日本の社会の中では、欧米のように「個人主義をベースに成長し、すべて自己責任で行う」という意識を持ち、周囲を振り切って行動することは難しいです。これは最低限の生活を保障してくれる日本の法制度や、助け合いを良しとする慣習によるところが大きいと思います。そのため、生徒の意思で決められる機会があればその意見を尊重してあげましょう。ちょっとしたことが大きなきっかけになるかもしれませんし、10代のうちからさまざまな経験を積むことで自己肯定感は高まり、本人の気持ちや姿勢も良い方向に進んでいきます。
最後に、保護者の方にお願いがあります。高校生の子どもが急に不登校になっても慌てないでください。まずやるべきことは、不登校になった子どもを受け入れ、家庭での居心地を良くしてあげることです。「なぜ学校に行かないのか」と問い詰めるより、そっとしておいた方が良いケースもありますし、「話したいことがあればいつでも聞くよ」という姿勢を見せてください。

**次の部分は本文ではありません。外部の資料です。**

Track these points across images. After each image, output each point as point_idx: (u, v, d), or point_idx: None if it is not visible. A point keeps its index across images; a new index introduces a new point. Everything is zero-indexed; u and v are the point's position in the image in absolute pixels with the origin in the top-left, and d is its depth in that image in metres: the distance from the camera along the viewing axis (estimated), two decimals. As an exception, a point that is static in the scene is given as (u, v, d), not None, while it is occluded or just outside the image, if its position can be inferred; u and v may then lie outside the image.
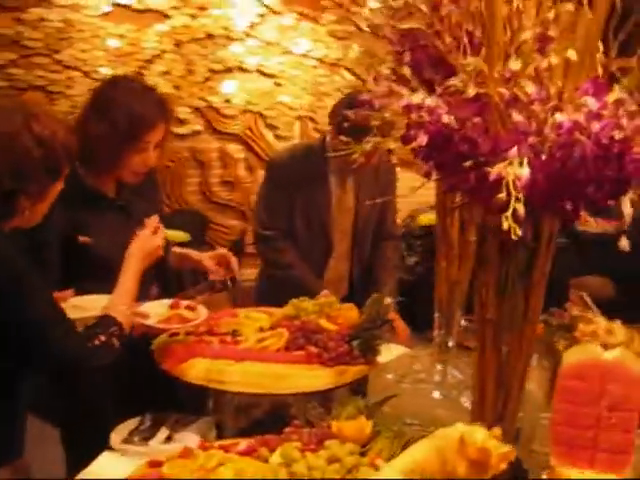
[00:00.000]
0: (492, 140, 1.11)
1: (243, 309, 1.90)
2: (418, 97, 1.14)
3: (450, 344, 1.69)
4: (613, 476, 0.93)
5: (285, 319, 1.71)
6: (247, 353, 1.59)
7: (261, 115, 4.29)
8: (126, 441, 1.56)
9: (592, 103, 1.00)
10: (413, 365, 1.76)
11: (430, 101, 1.15)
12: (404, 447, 1.29)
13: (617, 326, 1.49)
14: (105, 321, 1.48)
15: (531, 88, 1.07)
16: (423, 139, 1.16)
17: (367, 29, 1.34)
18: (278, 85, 4.29)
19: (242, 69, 4.16)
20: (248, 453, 1.31)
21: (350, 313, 1.72)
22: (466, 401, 1.61)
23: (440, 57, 1.41)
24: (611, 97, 1.00)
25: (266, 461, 1.27)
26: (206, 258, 1.94)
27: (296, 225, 2.38)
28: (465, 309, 1.73)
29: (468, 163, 1.14)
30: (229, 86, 4.08)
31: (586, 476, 0.93)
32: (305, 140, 4.35)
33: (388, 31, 1.52)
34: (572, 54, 1.02)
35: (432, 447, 0.97)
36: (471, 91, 1.06)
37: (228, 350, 1.61)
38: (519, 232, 0.93)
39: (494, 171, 1.02)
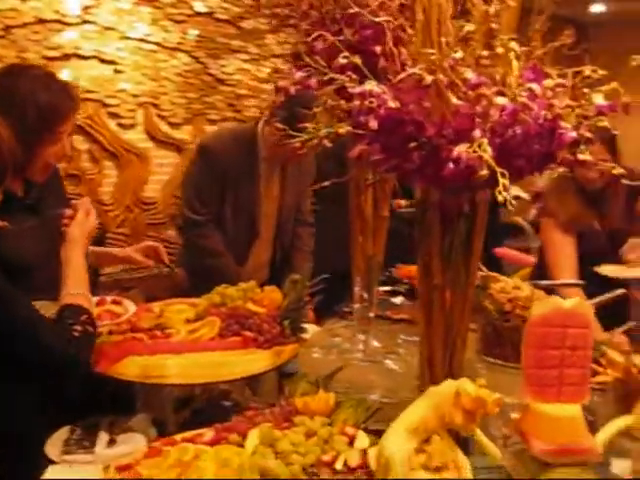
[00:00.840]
0: (437, 123, 1.21)
1: (156, 303, 1.86)
2: (370, 84, 1.21)
3: (371, 315, 1.80)
4: (577, 406, 1.09)
5: (211, 307, 1.71)
6: (183, 345, 1.58)
7: (102, 104, 4.10)
8: (67, 452, 1.49)
9: (536, 88, 1.13)
10: (334, 339, 1.85)
11: (378, 89, 1.22)
12: (368, 414, 1.39)
13: (521, 283, 1.68)
14: (72, 311, 1.41)
15: (470, 74, 1.18)
16: (374, 124, 1.24)
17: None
18: (118, 72, 4.12)
19: (79, 56, 3.93)
20: (217, 442, 1.32)
21: (273, 295, 1.76)
22: (391, 364, 1.73)
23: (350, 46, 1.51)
24: (549, 82, 1.15)
25: (241, 446, 1.29)
26: (133, 252, 1.89)
27: (225, 211, 2.39)
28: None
29: (413, 145, 1.24)
30: (66, 74, 3.85)
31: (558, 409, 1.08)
32: (234, 125, 4.31)
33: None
34: (514, 46, 1.15)
35: (429, 405, 1.06)
36: (428, 79, 1.14)
37: (162, 345, 1.58)
38: (506, 196, 1.02)
39: (457, 151, 1.13)
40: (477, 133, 1.11)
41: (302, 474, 1.17)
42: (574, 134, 1.20)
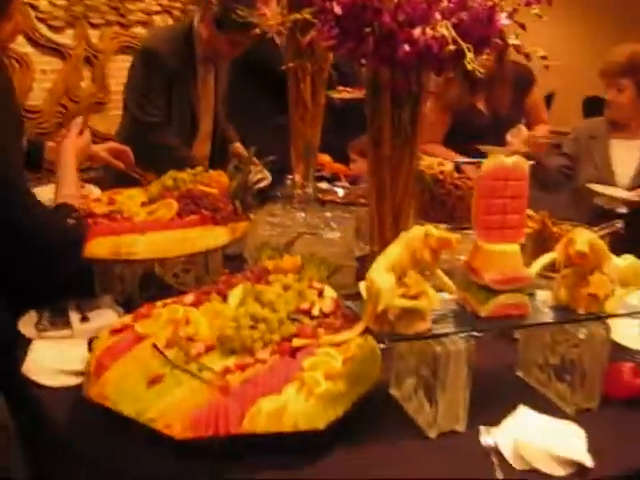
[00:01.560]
0: (392, 10, 1.37)
1: (103, 192, 1.93)
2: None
3: (309, 192, 1.96)
4: (517, 245, 1.33)
5: (165, 191, 1.80)
6: (147, 225, 1.68)
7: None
8: (43, 330, 1.57)
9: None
10: (274, 219, 2.00)
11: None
12: (329, 271, 1.58)
13: (443, 160, 1.90)
14: (64, 209, 1.49)
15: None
16: (338, 9, 1.38)
17: None
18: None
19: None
20: (200, 302, 1.46)
21: (221, 178, 1.88)
22: (329, 234, 1.92)
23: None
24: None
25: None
26: (101, 150, 1.93)
27: (171, 110, 2.44)
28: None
29: (368, 29, 1.40)
30: None
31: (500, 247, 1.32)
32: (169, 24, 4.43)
33: None
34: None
35: (402, 245, 1.26)
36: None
37: (127, 226, 1.67)
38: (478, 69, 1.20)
39: (417, 33, 1.29)
40: (437, 16, 1.28)
41: (287, 320, 1.35)
42: (508, 21, 1.40)
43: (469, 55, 1.24)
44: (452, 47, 1.25)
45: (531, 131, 2.93)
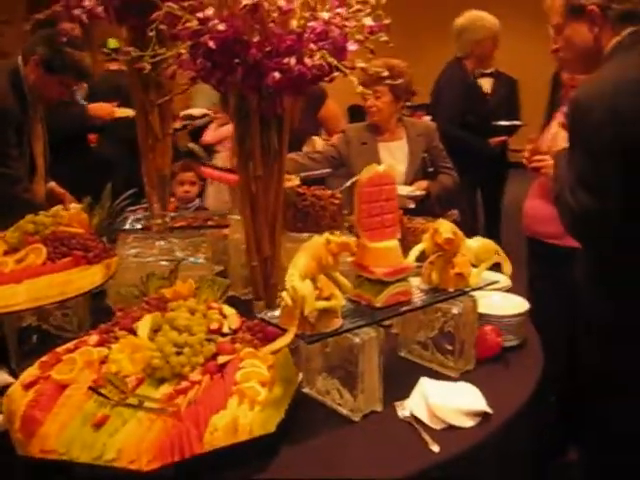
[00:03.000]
0: (259, 43, 1.50)
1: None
2: (210, 10, 1.43)
3: (167, 220, 2.01)
4: (395, 241, 1.53)
5: (27, 236, 1.73)
6: (19, 274, 1.61)
7: None
8: None
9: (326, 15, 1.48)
10: (133, 250, 2.01)
11: (211, 13, 1.45)
12: (222, 290, 1.66)
13: (289, 176, 2.06)
14: None
15: (282, 2, 1.48)
16: (212, 44, 1.47)
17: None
18: None
19: None
20: (107, 341, 1.46)
21: (80, 217, 1.85)
22: (194, 260, 1.98)
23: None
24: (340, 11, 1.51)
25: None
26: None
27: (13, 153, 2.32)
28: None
29: (238, 60, 1.51)
30: None
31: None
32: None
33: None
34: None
35: (308, 254, 1.39)
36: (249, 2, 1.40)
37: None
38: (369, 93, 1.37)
39: (291, 62, 1.43)
40: (313, 46, 1.44)
41: (204, 341, 1.42)
42: (355, 46, 1.60)
43: (352, 78, 1.41)
44: (336, 73, 1.41)
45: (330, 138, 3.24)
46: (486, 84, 4.48)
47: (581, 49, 1.85)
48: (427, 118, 4.46)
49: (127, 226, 2.09)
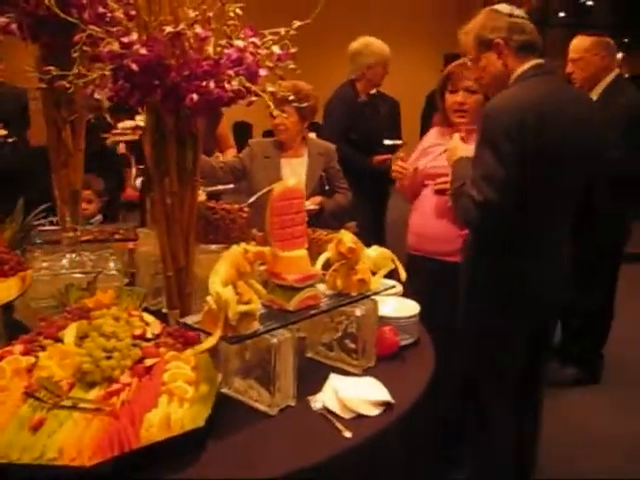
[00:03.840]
0: (178, 66, 1.61)
1: None
2: (134, 34, 1.53)
3: (78, 234, 2.06)
4: (304, 250, 1.69)
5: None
6: None
7: None
8: None
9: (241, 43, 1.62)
10: (44, 263, 2.05)
11: (135, 38, 1.56)
12: (140, 299, 1.75)
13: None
14: None
15: (199, 30, 1.61)
16: (135, 66, 1.57)
17: None
18: None
19: None
20: (32, 350, 1.51)
21: (-8, 232, 1.88)
22: (105, 269, 2.05)
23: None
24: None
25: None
26: None
27: None
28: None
29: (157, 82, 1.62)
30: None
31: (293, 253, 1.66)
32: None
33: None
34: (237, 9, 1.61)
35: (228, 263, 1.51)
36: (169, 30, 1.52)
37: None
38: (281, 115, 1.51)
39: (212, 85, 1.56)
40: (231, 72, 1.57)
41: (131, 346, 1.51)
42: (266, 71, 1.75)
43: (270, 103, 1.55)
44: (253, 97, 1.54)
45: (222, 155, 3.38)
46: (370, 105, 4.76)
47: (494, 74, 2.31)
48: (312, 135, 4.67)
49: (37, 240, 2.12)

このような対応をするべき理由は、高校生は中学生よりも行動力があるからです。不登校を許さず強引に登校させようとしたり、無理に話しを聞こうとすると家出につながる可能性もあります。対応方法に迷う場合は高校の先生に相談し、養護教諭やスクールソーシャルワーカーの方の話を聞いてみるのが良いでしょう。保護者の方の負担を減らし、いざという時に慌てないためにも普段から困った時の相談先を確保しておくことが大切です。